§ **PASSAGE PROVIDED**:
------------------------------------------------------------------------
# I can't believe how many people think this is ok...



## MacabreMikolaj (May 9, 2009)

Posted on FHOTD. It's amazing what we call entertainment. No wonder rodeos have bad reputations.


----------



## Sunny (Mar 26, 2010)

Saw that on Fugly today, too.

Sickens me.
_Posted via Mobile Device_


----------



## natisha (Jan 11, 2011)

I sent nasty grams to BBR & all their sponsors. Well, not really nasty but letting them know that that was neither entertaining or right, along with the reasons. Money talks as all businesses fear a boycott.


----------



## DressageDreamer (Feb 29, 2012)

Those poor little ponies. Some people just aren't that intelligent.......apparently!


----------



## MacabreMikolaj (May 9, 2009)

I got into words with that idiot "Speedhorsejunkie" who's defending them tooth and nail who actually tried to compare my use of side reins when I lunge to adult men barrel racing miniature ponies in terms of abuse. Some people will grasp at any straw.


----------



## nvr2many (Jan 18, 2011)

I did not find that entertaining at all! Actually disrespectful was what came to mind!


----------



## kait18 (Oct 11, 2011)

oh my gosh very sad


----------



## GoldSahara (May 4, 2010)

I want those horses to lay down and bite those a**holes in their jewels. Jerks.


----------



## northwesten (Apr 28, 2012)
------------------------------------------------------------------------
§ **DATA EXCERPTS**:

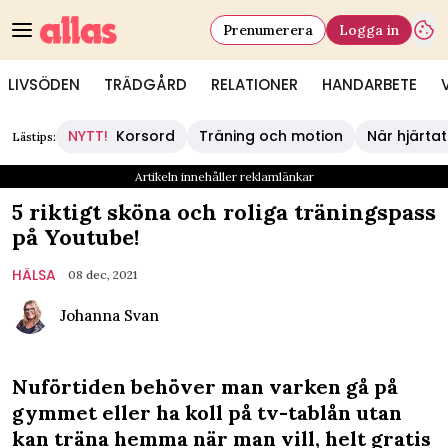
Prenumerera
Logga in
LIVSÖDEN
TRÄDGÅRD
RELATIONER
HANDARBETE
NYTT!
Korsord
Träning och motion
När hjärtat
Lästips:
Artikeln innehåller reklamlänkar
5 riktigt sköna och roliga träningspass
på Youtube!
HÄLSA
08 dec, 2021
Johanna Svan
Nuförtiden behöver man varken gå på
gymmet eller ha koll på tv-tablån utan
kan träna hemma när man vill, helt gratis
------------------------------------------------------------------------
§ **EXERCISE A**:
Render every line of the records as a JSON list of strings, one string per line, omitting blank lines and leaving the pictures out of the answer.
§ **EXERCISE B**:
Carry on the forum thread about the miniature pony barrel racing from the point where it stops.

§ **ANSWER AREA A**:
[
  "Prenumerera",
  "Logga in",
  "LIVSÖDEN",
  "TRÄDGÅRD",
  "RELATIONER",
  "HANDARBETE",
  "NYTT!",
  "Korsord",
  "Träning och motion",
  "När hjärtat",
  "Lästips:",
  "Artikeln innehåller reklamlänkar",
  "5 riktigt sköna och roliga träningspass",
  "på Youtube!",
  "HÄLSA",
  "08 dec, 2021",
  "Johanna Svan",
  "Nuförtiden behöver man varken gå på",
  "gymmet eller ha koll på tv-tablån utan",
  "kan träna hemma när man vill, helt gratis"
]

§ **ANSWER AREA B**:
Shetland Grand nation is more entertaining than that and the riders are kids too..


----------



## Rascaholic (Oct 4, 2010)

That is not what I call entertainment  poor little ponehs need new homes!!


----------



## crimsonsky (Feb 18, 2011)

the video has been removed.

i assume, based on comments made here, that these were miniature horses barrel racing?


----------



## northwesten (Apr 28, 2012)

user removed it... must of got some major hate comments on its channel.


----------



## MacabreMikolaj (May 9, 2009)

Yup, it was basically two fairly large sized men riding two Miniatures bareback - small enough that they could EASILY stand above them and walk. Did they choose to do that? Nope - they kicked their feet back like they were riding a motorcycle and kicked the entire way. And fell off every 0.5 seconds, and wrenched the Mini's neck around hauling on the reins.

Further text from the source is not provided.